In contrast to healthy leaders characteristics, is is vitally important to rule out toxic traits including:
- Incompetence: lacking business and Interpersonal acumen
- Dishonesty: unethical/ immoral/ self promoter
- Disorganization: unfocused, impulsive, lacking stewardship
- Non-supportive supervision: reinforces allegiance over honesty
- Abusive communication: bullying, harassment, violates boundaries
Initially, these candidates can create a positive impression. Superficially they may appear attractive, charismatic, and charming. However, careful vetting is the only proven way to reveal a candidate's true nature. If a candidate with toxic traits does not get identified during the evaluation process and gets hired problems soon emerge. These individuals may simply be incompetent and lack the business or interpersonal skills to lead an organization. Time may reveal them to be dishonest, deceitful, unethical or immoral. They tend to be self promoters who surround themselves with sycophants and enablers. Their work remains unfinished, they blame others for their shortcomings, and use the strategy of deny, blame, and counter attack when confronted.
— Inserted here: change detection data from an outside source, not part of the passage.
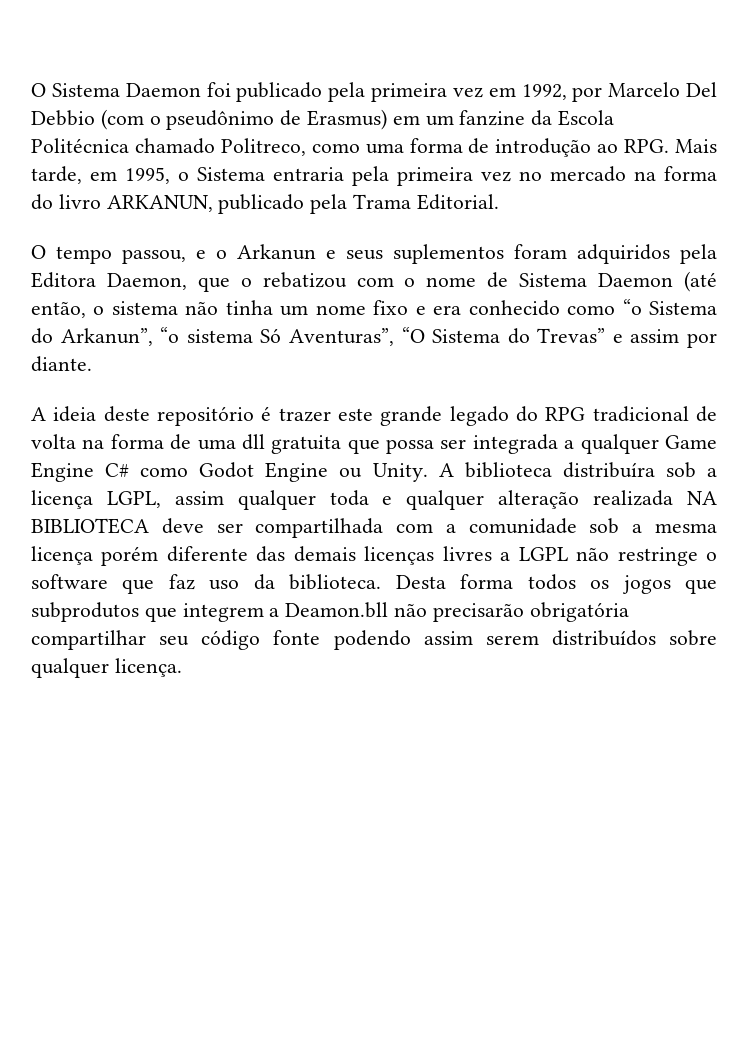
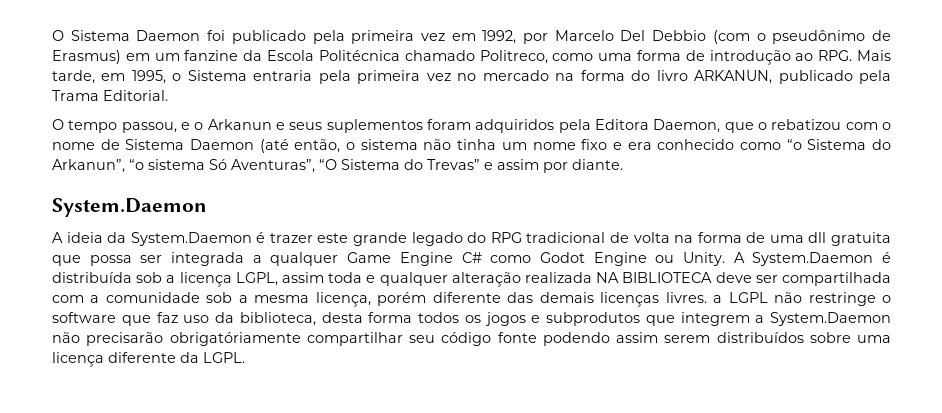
(92, 364) none -> [52,198,207,217] // System.Daemon
[103,406,254,426] deste repositório -> [107,232,252,246] da System.Daemon
[464,462,655,478] biblioteca distribuíra -> [752,252,891,266] [52,272,132,283] System.Daemon é distribuída
[237,490,316,510] qualquer -> (324, 277) none
[31,546,93,565] licença -> [315,292,371,307] licença,
[442,546,492,561] livres -> [665,292,707,303] livres.
[289,574,446,590] biblioteca. Desta -> [239,312,363,326] biblioteca, desta
[685,579,717,594] que -> [531,315,541,323] e
[285,602,389,618] Deamon.bll -> [770,312,891,326] System.Daemon
[529,602,629,622] obrigatória -> [169,332,301,346] obrigatóriamente
[31,658,182,678] qualquer licença. -> [857,335,891,343] [52,352,245,367] uma licença diferente da LGPL.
A leadership scorecard is an impressionistic “grade” summary of the candidates performance on each leadership characteristic after the comprehensive evaluation has been completed. The grade summary combines subjective and objective data such as observations, test data, interview answers, and background information. It is a useful practice to rate each of the five characteristics of healthy leadership on a grading scale from A to F. Clearly the best candidate will achieve the highest rating from the evaluation team and should rate at the A- grade end of the scale. Each candidate should also be carefully reviewed for the presence of toxic characteristics. No candidate under serious consideration should exhibit any of these negative characteristics.
Selecting the right person for the job can mean the difference between success, failure, or even disaster. A comprehensive employee evaluation is essential in order to select the most suitable leadership candidate and to rule out the unqualified.
This article is accurate and true to the best of the author’s knowledge. Content is for informational or entertainment purposes only and does not substitute for personal counsel or professional advice in business, financial, legal, or technical matters.
© 2020 James W Siddall
James W Siddall (author) from Cleveland on July 23, 2020:
Thank you for your helpful feedback. I am glad you found the article useful in your work!
Nicole on July 22, 2020:
An outstanding article full of relatable examples and practical guidance. The acquisition of quality talent is a critical priority. Your advice on how mitigate bias in this process and back decisions with both subjective and objective data that are consistently applied to all candidates is spot on.